Attribution and Biases
Social Influence and Persuasion
Group Behavior and Social Situations
Personality
Motivation
100

This belief leads people to assume that good things happen to good people and bad things happen to bad people.

Just-world hypothesis

100

Changing behavior to fit in with a group to gain approval or avoid rejection is known as this.

Conformity

100

This group decision-making problem occurs when the desire for harmony suppresses dissenting viewpoints.

Groupthink

100

This term refers to a characteristic pattern of behavior or a tendency to feel and act in certain ways.

Trait

100

Motivation driven by internal satisfaction, such as enjoyment or interest, is called this type of motivation.

Intrinsic motivation

200

Attributing your group’s success to ability while dismissing another group’s success as luck best illustrates this bias.

Ingroup bias

200

This route to persuasion relies on logical arguments and careful thinking.

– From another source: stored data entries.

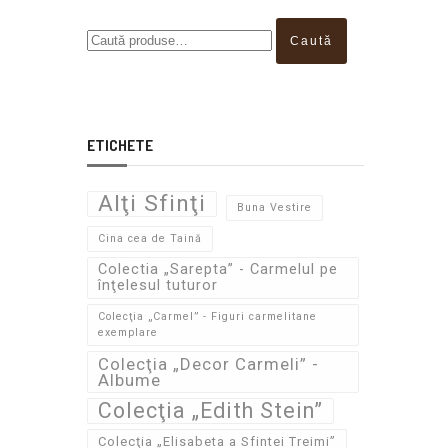
Caută
ETICHETE
Alţi Sfinţi
Buna Vestire
Cina cea de Taină
Colectia „Sarepta” - Carmelul pe
înţelesul tuturor
Colecţia „Carmel” - Figuri carmelitane
exemplare
Colecţia „Decor Carmeli” -
Albume
Colecţia „Edith Stein”
Colecţia „Elisabeta a Sfintei Treimi”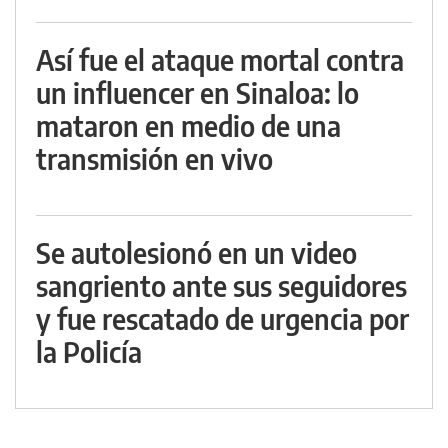
Así fue el ataque mortal contra
un influencer en Sinaloa: lo
mataron en medio de una
transmisión en vivo
Se autolesionó en un video
sangriento ante sus seguidores
y fue rescatado de urgencia por
la Policía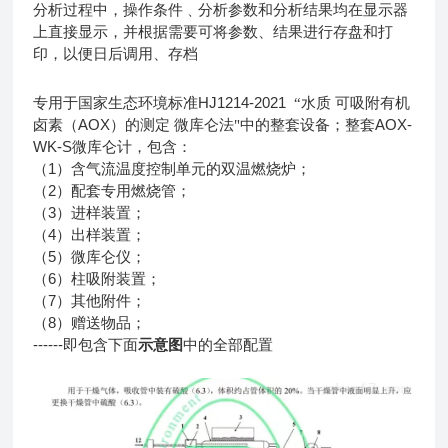
分析过程中，操作条件﹑分析参数和分析结果均在显示器
上直接显示，并根据需要可将参数、结果进行存盘和打
印，以便日后调用、存档
HJ1214-2021
专用于国家生态环境标准
“水质
可吸附有机
AOX
AOX-
卤素（
）的测定
微库仑法"中的整套设备；整套
WK-S
微库仑计，包含：
1
（
）含气流温度控制单元的双温燃烧炉；
2
（
）配套专用燃烧管；
3
（
）进样装置；
4
（
）出样装置；
5
（
）微库仑仪；
6
（
）柱吸附装置；
7
（
）其他附件；
8
（
）赠送物品；
------
即包含下面
示意图
中的全部配置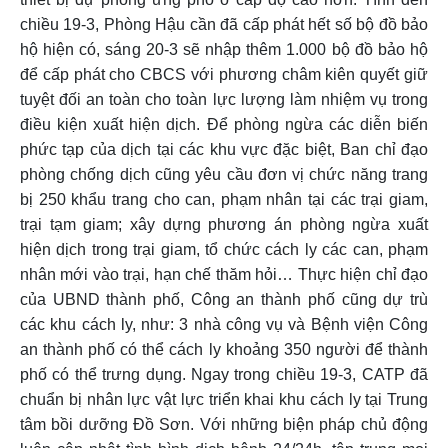
chiều 19-3, Phòng Hậu cần đã cấp phát hết số bộ đồ bảo
hộ hiện có, sáng 20-3 sẽ nhập thêm 1.000 bộ đồ bảo hộ
để cấp phát cho CBCS với phương châm kiên quyết giữ
tuyệt đối an toàn cho toàn lực lượng làm nhiệm vụ trong
điều kiện xuất hiện dịch. Để phòng ngừa các diễn biến
phức tạp của dịch tại các khu vực đặc biệt, Ban chỉ đạo
phòng chống dịch cũng yêu cầu đơn vị chức năng trang
bị 250 khẩu trang cho can, phạm nhân tại các trại giam,
trại tạm giam; xây dựng phương án phòng ngừa xuất
hiện dịch trong trại giam, tổ chức cách ly các can, phạm
nhân mới vào trại, hạn chế thăm hỏi… Thực hiện chỉ đạo
của UBND thành phố, Công an thành phố cũng dự trù
các khu cách ly, như: 3 nhà công vụ và Bệnh viện Công
an thành phố có thể cách ly khoảng 350 người để thành
phố có thể trưng dụng. Ngay trong chiều 19-3, CATP đã
chuẩn bị nhân lực vật lực triển khai khu cách ly tại Trung
tâm bồi dưỡng Đồ Sơn. Với những biện pháp chủ động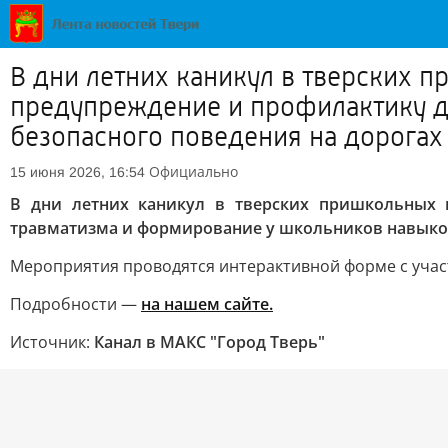
В дни летних каникул в тверских 
предупреждение и профилактику д
безопасного поведения на дорогах
Официально
15 июня 2026, 16:54
В дни летних каникул в тверских пришкольных и
травматизма и формирование у школьников навыков
Мероприятия проводятся интерактивной форме с учас
Подробности —
на нашем сайте.
Источник:
Канал в МАКС "Город Тверь"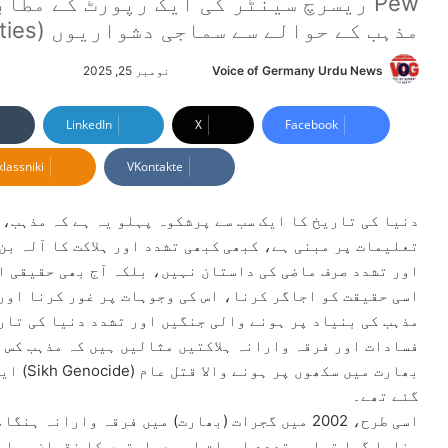
مذہب کے حوالے سے سماجی دشواریوں (social hostilities) میں کمی آئی تھی
Voice of Germany Urdu News
S
نومبر 25, 2025
e
n
LinkedIn
X
Facebook
d
lassniki
VKontakte
a
n
e
دنیا کی تاریخ کا ایک سب سے پرشکوہ پہلو یہ ہے کہ مذہب، 
m
تعلیمات پر مبنی ہے، کبھی کبھی تشدد اور ہلاکت کا آلہ بن 
a
اور تشدد صرف ماضی کی داستان نہیں، بلکہ آج بھی حقیقی ا
i
اسی حقیقت کو اجاگر کرنا، اس کی وجوہات پر غور کرنا اور
l
مذہب کی بنیاد پر ہونے والی جنگیں اور تشدد دنیا کی تار
بھارت م
گئے تھے۔
اسی طرح، 2002 میں گجرات (بھارت) میں فرقہ واران
بنایا گیا تھا، متعدد اموات اور عمارتوں کا نقصان ہوا۔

Central route to persuasion

200

When people are less likely to help in an emergency because others are present, this is occurring.

Bystander effect

200

This theory emphasizes that personality is shaped by the interaction between personal factors, behavior, and the environment.

Social-cognitive theory

200

According to this theory, behavior is motivated by a desire to reduce physical discomfort and restore internal balance

Drive-reduction theory
300

This occurs when people explain their own failures by blaming the situation but explain others’ failures by blaming personal traits.

Self-serving bias

300

This compliance technique involves first agreeing to a small request before being asked for a larger one.

Foot-in-the-door phenomenon

300

This phenomenon occurs when individuals exert less effort when working in a group than when working alone.

Social loafing

300

Albert Bandura argued that learning can occur by watching others, a process known by this term.

Observational learning (modeling)

300

This theory proposes that autonomy, competence, and relatedness are essential psychological needs that support intrinsic motivation.

Self-determination theory

400

This bias causes people to overestimate how much others share their attitudes and beliefs.

False consensus effect

400

Persuasion based on attractiveness, emotion, or credibility rather than evidence uses this route.

Peripheral route to persuasion

400

Improved performance on simple or well-learned tasks in the presence of others is known as this.

Social facilitation

400

This concept explains how personal beliefs, behavior, and environmental factors all influence one another in a continuous loop.

Reciprocal analysis

400

This theory argues that people are motivated to maintain an optimal level of arousal—not too bored and not too stressed.

Arousal theory

500

This error involves overemphasizing dispositional factors and underestimating situational influences when judging others’ behavior.

Fundamental attribution error

500

Changing an attitude to reduce discomfort caused by conflicting beliefs and behaviors reflects this concept.

Cognitive dissonance

500

Anonymity, arousal, and reduced self-awareness leading to antisocial behavior best illustrate this concept.

Deindividuation

500

This statistical technique is used in trait theory to identify clusters of related traits by analyzing patterns in responses.

Factor analysis

500

This law shows that performance increases with arousal up to a point, after which performance declines as arousal becomes excessive.